HAROLD Macmillan's name is the most widely known of the quartet of influential men whose lives are chronicled in a new book which will appeal to those who enjoy reading about the world of high-powered politics.
Macmillan was Conservative prime minister of Britain from January 1957 to October 1963. His 'wind of change' speech about Africa was a landmark occasion and he was PM during the sex and security scandal involving Cabinet minister John Profumo, of Christine Keeler infamy.
His link with the other three, Lord Salisbury, Oliver Lyttleton and Harry Crookshank, is that they all went to Eton School, they all fought in and experienced the horror of the First World War as Grenadier Guards officers, and all became powerful figures in politics and business.
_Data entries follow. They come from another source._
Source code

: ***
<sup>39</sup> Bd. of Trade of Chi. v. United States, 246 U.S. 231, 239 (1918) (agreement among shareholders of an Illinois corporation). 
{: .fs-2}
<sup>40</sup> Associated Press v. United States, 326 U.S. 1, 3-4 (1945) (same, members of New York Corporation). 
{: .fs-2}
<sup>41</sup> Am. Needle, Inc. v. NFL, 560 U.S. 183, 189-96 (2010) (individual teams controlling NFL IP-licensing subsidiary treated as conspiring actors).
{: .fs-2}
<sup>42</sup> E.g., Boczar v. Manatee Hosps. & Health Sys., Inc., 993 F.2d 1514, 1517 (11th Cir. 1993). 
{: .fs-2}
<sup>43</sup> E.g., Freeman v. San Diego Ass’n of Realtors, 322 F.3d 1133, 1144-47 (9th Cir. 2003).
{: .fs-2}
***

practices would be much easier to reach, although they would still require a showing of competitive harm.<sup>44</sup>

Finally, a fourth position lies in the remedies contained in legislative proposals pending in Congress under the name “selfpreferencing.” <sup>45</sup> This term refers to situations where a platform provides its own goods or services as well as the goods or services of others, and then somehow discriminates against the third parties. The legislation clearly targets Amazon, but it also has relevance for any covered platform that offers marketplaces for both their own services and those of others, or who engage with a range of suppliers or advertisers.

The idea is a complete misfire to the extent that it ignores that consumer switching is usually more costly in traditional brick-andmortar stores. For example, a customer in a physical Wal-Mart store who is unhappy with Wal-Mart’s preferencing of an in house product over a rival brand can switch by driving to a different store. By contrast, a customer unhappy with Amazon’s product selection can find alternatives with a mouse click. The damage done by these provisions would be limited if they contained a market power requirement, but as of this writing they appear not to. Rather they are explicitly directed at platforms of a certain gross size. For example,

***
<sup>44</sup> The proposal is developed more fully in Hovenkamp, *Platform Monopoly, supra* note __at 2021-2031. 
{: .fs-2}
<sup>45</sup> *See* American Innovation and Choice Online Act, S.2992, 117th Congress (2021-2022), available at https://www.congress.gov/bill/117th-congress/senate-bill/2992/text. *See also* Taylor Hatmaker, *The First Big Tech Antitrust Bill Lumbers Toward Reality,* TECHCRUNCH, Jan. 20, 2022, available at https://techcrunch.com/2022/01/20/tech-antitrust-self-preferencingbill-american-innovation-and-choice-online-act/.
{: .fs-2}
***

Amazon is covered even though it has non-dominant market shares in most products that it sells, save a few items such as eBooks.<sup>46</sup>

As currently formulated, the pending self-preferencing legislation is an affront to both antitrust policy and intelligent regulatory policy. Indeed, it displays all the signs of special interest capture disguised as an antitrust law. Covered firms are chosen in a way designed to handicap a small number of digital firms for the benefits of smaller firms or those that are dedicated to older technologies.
The war chapter and passages describing Macmillan's early political life are interestingly revealing. Crookshank was castrated by an exploding shell on the Somme, but within a remarkably short period was up and about again. Macmillan, emotionally wrecked by his wife's affair with fellow politician Bob Boothby, was desperate to succeed in politics but made little headway at first as he even dabbled with Oswald Mosley's New Party in its pre-Fascist days.
The older generation will remember Macmillan, MP for Stockton on Tees, as an ageing men with sad, drooping eyes, a walrus moustache and a distinctive drawl in his voice. One of the valuable insights of The Guardsmen is to discover the early lives of the quartet and the paths that took them into public life.